Mr. Shellenberger maintained that people are evaluated according to individual circumstances-even if different ones from those suggested by Mr. Lee.

He said a higher score could be achieved if the customer had paid bills on time, exhibited conservative use of credit, had a longer credit history, and used a mix of revolving and installment credit rather than one secured line.

"By their nature credit scores are compensatory. If you fall short in one area, it doesn't mean your score is trashed," Mr. Shellenberger said.

Mr. Lee said heavy reliance on credit history and past performance is precisely the problem. "There are a lot of people who don't have bad credit, they just don't have much credit history," he said.

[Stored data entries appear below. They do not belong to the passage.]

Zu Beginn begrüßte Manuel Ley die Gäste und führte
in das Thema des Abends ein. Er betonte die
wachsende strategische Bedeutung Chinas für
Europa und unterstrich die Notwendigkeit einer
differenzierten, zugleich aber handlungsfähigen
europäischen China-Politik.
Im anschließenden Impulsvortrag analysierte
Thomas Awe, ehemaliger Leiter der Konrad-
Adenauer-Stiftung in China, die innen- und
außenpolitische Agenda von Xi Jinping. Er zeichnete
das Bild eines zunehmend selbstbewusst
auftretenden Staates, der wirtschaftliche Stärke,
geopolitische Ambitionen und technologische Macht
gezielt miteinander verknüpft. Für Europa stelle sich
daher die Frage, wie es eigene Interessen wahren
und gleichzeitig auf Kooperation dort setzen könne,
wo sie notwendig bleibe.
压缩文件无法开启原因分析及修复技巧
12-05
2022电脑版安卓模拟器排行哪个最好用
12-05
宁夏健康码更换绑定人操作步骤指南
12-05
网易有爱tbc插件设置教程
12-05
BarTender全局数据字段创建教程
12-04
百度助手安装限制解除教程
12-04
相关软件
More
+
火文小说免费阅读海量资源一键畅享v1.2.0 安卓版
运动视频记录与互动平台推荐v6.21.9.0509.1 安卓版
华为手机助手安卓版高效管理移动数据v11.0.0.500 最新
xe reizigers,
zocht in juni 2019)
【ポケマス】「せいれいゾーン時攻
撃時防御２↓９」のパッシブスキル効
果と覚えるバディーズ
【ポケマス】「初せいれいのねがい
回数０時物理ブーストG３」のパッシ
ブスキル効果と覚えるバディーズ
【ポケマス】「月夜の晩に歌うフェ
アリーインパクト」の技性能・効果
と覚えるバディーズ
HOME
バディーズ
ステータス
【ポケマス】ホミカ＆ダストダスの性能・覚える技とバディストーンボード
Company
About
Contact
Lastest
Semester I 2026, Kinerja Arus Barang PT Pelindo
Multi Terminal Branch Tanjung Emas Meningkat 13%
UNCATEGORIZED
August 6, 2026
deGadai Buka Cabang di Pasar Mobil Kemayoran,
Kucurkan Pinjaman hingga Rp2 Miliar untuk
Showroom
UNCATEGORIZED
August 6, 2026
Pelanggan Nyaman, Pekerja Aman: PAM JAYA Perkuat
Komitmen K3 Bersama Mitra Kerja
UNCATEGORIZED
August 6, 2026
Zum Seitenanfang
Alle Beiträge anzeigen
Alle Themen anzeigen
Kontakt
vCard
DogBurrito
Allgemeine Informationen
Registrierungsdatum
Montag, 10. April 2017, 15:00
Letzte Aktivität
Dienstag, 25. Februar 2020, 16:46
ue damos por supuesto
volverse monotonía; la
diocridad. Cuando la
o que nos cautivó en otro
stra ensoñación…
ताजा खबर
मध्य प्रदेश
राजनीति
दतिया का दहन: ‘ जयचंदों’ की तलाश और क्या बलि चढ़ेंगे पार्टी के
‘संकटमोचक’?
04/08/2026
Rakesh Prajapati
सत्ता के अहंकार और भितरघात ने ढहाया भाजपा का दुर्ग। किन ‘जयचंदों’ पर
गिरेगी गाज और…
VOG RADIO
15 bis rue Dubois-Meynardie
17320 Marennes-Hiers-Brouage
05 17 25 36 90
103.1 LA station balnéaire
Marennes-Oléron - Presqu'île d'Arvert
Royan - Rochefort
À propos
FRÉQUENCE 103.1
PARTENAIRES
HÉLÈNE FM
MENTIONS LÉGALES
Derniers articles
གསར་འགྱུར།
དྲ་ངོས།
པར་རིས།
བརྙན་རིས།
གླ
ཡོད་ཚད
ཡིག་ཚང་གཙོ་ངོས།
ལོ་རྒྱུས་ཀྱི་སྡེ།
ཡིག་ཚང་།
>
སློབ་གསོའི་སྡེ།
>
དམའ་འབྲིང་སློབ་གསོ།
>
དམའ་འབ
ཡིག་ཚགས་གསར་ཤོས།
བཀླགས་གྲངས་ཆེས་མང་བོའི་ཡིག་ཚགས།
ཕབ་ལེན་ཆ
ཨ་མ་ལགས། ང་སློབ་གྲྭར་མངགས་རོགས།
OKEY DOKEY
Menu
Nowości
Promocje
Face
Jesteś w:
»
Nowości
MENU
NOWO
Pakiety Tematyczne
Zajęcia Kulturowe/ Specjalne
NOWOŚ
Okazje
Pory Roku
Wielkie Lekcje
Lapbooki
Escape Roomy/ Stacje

Mr. Shellenberger said it is not easy to clean up a person's credit file to meet the secondary market's rigid guidelines.

"Credit scores don't lend themselves to being altered, and the question is, 'Should people be trying to boost scores anyway?'" Mr. Shellenberger said. "You can't get a loan on a handshake today like my grandfather used to, and that makes some people angry."

Scott Van Dellen, senior vice president of Countrywide's mortgage unit in Calabasas, Calif., warned against focusing on credit scores.

"The real importance is getting the loan. Credit scoring is only one of the tools we use," Mr. Van Dellen said. "We let local branches make the underwriting decisions because they are right there and can decide based on that community."

Mr. Van Dellen said Fair, Isaac scoring could help reduce lenders' costs because it is easier to approve people who score well. "It is the ones that are not above that magic score that we need to work with by looking for explainable problems," Mr. Van Dellen said. "That's what a score won't do for you."